Tali falsi possono influire sul prezzo delle azioni di una società. Analogamente, eventuali operatori malintenzionati possono danneggiare il marchio pubblicando centinaia di recensioni negative sui prodotti. Ognuno di questi elementi può erodere la fiducia e la fedeltà dei clienti.10

Jaggi indica che un ulteriore motivo di preoccupazione riguarda il fatto che le nostre capacità cognitive si stanno riducendo proprio quando dovremmo essere più maturi nel distinguere i falsi e le frodi. Gli hacker continuano inoltre ad evolversi, il che significa che le società devono monitorare tutti i contenuti online relativi ai propri marchi e informare costantemente i propri clienti.

È alquanto incoraggiante che si stia considerando la regolamentazione di questo aspetto, almeno negli Stati Uniti, per contribuire a tutelare le società e i consumatori.11 Avanzano anche le tecnologie per incorporare i contrassegni di autenticità nei contenuti online.

Man mano che gli hacker si evolvono, le aziende devono monitorare tutti i contenuti online dei loro marchi ed educare continuamente i propri clienti

“Molte società utilizzano tecnologie diverse, sia che si tratti di intelligenza artificiale, blockchain o watermarking digitale, per indicare ai consumatori ciò che è autentico”, afferma Srinivasan.

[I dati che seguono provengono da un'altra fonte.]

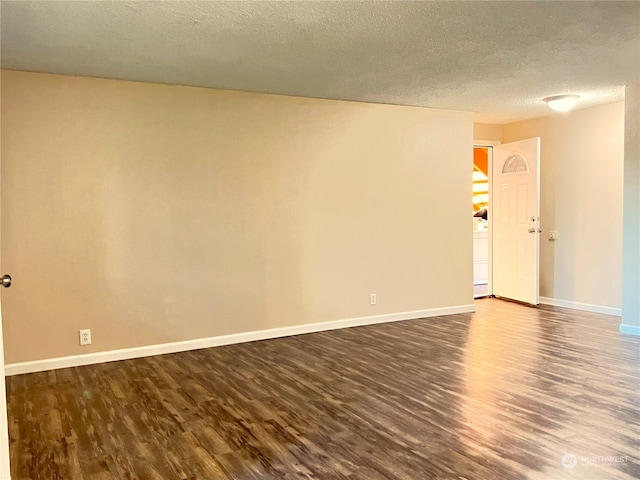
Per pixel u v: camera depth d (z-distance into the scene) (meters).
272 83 4.24
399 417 2.88
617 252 5.45
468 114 5.78
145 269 4.18
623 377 3.48
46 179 3.80
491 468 2.30
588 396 3.14
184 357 4.16
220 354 4.23
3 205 3.67
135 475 2.31
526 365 3.79
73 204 3.89
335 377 3.60
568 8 2.69
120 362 4.04
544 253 6.23
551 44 3.30
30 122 3.73
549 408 2.96
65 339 3.91
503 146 6.43
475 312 5.80
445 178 5.66
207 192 4.40
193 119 4.32
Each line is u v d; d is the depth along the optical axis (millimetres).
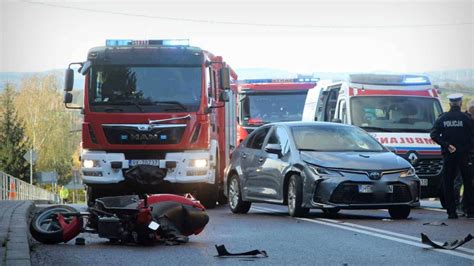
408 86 51969
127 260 22766
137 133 45500
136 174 45094
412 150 47406
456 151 37531
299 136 38750
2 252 22203
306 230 31203
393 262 22281
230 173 43375
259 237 28750
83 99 46188
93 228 26281
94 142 45781
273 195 38781
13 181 87125
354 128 40094
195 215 26766
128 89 46031
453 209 37469
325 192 35281
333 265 21766
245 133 74812
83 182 46031
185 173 45562
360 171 35375
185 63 46469
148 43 47875
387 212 42406
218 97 51000
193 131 46000
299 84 75500
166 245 26156
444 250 24766
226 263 22188
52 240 26234
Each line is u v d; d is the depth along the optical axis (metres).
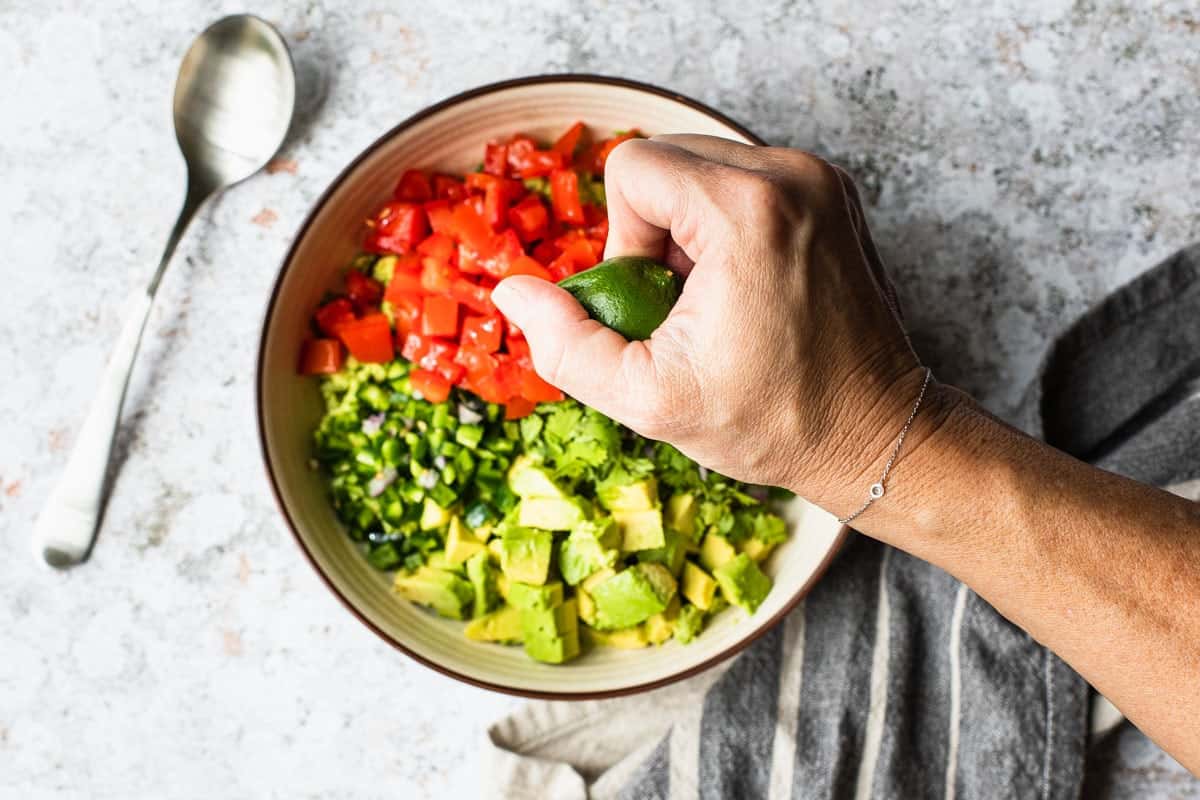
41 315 1.61
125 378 1.54
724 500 1.42
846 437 1.01
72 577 1.59
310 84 1.59
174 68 1.61
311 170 1.59
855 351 0.99
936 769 1.50
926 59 1.59
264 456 1.33
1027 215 1.58
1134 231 1.58
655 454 1.41
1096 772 1.55
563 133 1.46
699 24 1.59
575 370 1.02
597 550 1.35
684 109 1.36
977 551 1.03
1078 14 1.59
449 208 1.43
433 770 1.57
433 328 1.38
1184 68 1.59
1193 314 1.48
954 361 1.58
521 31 1.60
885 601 1.52
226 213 1.58
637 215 1.07
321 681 1.58
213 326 1.59
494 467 1.44
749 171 0.99
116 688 1.59
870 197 1.58
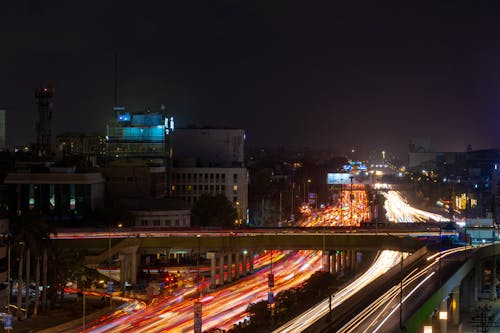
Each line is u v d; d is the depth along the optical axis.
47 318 156.25
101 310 164.25
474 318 173.12
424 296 148.38
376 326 124.69
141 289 196.88
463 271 185.38
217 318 152.88
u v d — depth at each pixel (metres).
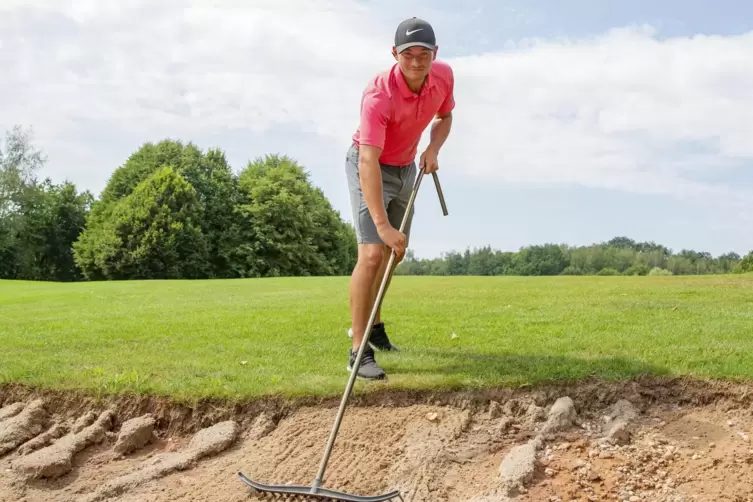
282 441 4.07
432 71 4.55
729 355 4.73
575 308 7.91
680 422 4.01
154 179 41.84
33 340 6.39
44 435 4.39
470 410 4.21
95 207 44.53
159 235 40.59
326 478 3.67
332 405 4.31
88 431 4.36
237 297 11.96
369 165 4.36
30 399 4.72
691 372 4.32
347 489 3.57
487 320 7.12
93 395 4.63
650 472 3.60
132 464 4.13
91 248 42.41
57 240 49.41
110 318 8.25
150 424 4.37
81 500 3.73
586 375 4.36
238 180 48.97
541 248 47.53
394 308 8.61
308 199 48.91
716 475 3.52
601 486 3.50
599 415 4.12
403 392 4.33
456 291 11.58
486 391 4.29
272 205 46.16
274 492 3.34
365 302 4.74
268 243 45.50
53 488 3.93
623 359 4.67
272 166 50.81
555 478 3.57
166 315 8.46
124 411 4.54
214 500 3.57
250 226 46.25
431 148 4.93
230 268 45.19
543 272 47.19
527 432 4.02
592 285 12.41
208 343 6.08
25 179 48.31
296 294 12.46
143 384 4.67
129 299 12.12
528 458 3.64
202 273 43.16
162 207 41.22
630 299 9.02
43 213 49.44
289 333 6.60
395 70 4.45
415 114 4.57
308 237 47.75
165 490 3.74
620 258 46.72
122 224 40.69
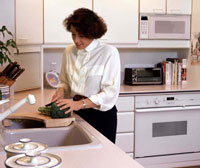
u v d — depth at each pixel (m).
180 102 3.66
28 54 3.33
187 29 4.02
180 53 4.35
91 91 2.12
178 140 3.71
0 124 1.76
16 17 3.03
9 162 0.83
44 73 3.91
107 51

Nonostante questi rischi, la diffusione online continuerà ad aumentare e l’attrattiva rappresentata dalla costruzione di rapporti diretti e dall’aumento dei margini grazie all’eliminazione degli intermediari significa che il D2C è destinato a durare.

“Prevedo che emergeranno molti negozi di nicchia diretti ‘iper-mirati’ praticamente per tutto”, afferma Voyer. “Si pensi alla strategia di The Hut Group, però con il D2C, il che significa un marchio/sito Web/app/e-store ma per un marchio di nicchia e tutti i possibili mercati di nicchia identificabili. Il D2C ha il potenziale per ridisegnare l’intero panorama dell’e-retail”.